Death of the Clinic: Trans-Informing the Clinical Gaze to Counter Epistemic Violence
Abstract
This case study research (Patton, 2002, 2014; Flyvberg, 2006) has grown out of an awareness of deep resistance from the psy disciplines to trans-informed epistemologies as a source of legitimate knowledge (Tosh, 2015, 2016; Winters, 2008). It focuses on examining how the closure of The Gender Identity Clinic (GIC) for Children and Youth at the Centre for Addiction and Mental Health (CAMH) in Toronto, Ontario, Canada, signaled a paradigm shift from the ‘treatment model’ to the ‘affirmative model’ with respect to clinical approaches for supporting trans and gender diverse children and youth. As such the case study involved tracing the significance of the clinic, including key figures and the clinical literature that flowed from it, and interviewing activists and academics who worked to challenge the pathologizing literature and praxes. Grounded in a critical approach to research known as bricolage (Kincheloe 201, 2005; Kincheloe & Berry, 2004) this case study was concerned to ensure that “lived experience was allowed to sit at the table of official meaning-making” (Kincheloe & Berry, 2004, p. 11), drawing “paradigmatic and textual analyses” into dialogue to examine “the various dynamics that shape what is called empirical knowledge” (Kincheloe & Barry, 2004, pp. 22, 7). This research applied multiple theoretical lenses including Foucault’s (1977, 1980, 1984, 2003) theorizations on power-knowledge and the clinical ‘gaze’, Stryker’s (2006) theorizations on (de)subjugated knowledges, and theorizations on epistemic injustice and violence (Fricker, 2007; Namaste, 2000, 2009; McKinnon, 2017; Teo, 2010, 2011).

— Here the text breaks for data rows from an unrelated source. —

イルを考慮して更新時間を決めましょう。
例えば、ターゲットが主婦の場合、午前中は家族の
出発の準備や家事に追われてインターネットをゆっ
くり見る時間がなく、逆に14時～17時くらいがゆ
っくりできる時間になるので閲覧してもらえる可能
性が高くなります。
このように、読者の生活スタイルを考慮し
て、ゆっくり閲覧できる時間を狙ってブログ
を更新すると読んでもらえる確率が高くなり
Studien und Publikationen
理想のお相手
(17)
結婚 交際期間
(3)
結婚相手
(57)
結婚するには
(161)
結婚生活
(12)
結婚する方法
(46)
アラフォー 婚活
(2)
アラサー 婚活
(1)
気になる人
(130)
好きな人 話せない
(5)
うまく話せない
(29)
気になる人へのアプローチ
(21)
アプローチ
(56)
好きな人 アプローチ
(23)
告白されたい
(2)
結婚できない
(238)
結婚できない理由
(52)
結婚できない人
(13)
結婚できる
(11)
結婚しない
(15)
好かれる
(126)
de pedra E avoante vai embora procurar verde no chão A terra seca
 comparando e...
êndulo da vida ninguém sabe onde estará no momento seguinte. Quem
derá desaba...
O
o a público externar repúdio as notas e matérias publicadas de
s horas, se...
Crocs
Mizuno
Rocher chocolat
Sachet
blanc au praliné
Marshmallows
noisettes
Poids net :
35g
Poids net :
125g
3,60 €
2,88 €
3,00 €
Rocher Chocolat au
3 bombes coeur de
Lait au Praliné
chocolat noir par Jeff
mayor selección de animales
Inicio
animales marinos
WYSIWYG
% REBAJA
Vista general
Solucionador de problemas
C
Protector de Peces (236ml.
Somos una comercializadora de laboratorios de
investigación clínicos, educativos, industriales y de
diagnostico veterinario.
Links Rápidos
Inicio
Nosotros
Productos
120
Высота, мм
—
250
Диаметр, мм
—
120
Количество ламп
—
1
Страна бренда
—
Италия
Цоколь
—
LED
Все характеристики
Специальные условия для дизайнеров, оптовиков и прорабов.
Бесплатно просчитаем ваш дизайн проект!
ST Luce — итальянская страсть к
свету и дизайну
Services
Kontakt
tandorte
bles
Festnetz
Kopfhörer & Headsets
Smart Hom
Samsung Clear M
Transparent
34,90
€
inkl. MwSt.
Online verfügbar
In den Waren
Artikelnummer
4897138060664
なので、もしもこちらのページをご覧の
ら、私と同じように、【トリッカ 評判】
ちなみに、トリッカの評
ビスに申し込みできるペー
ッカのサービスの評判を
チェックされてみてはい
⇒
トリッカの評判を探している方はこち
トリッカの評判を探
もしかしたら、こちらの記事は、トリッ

The conduct of the research entailed employing both ethnographic (Patton, 2002, 2014) and genealogical methods (Foucault, 1980, 1984); emerging as two case studies; one a micro-genealogical case study, and the other, a genealogically informed ethnographic case study. Though focused on the psy disciplines, this study raises important questions for educational research, which has privileged a ‘psychologized’ view of childhood (Teo, 2015), methodologism (Teo, 2017), and which has disciplined and erased gender and sexual diversity in schools (Martino & Cumming-Potvin, 2018). Ultimately, this research illuminates a legacy of harm while also documenting an epistemic insurrection required to trans-inform the clinical gaze.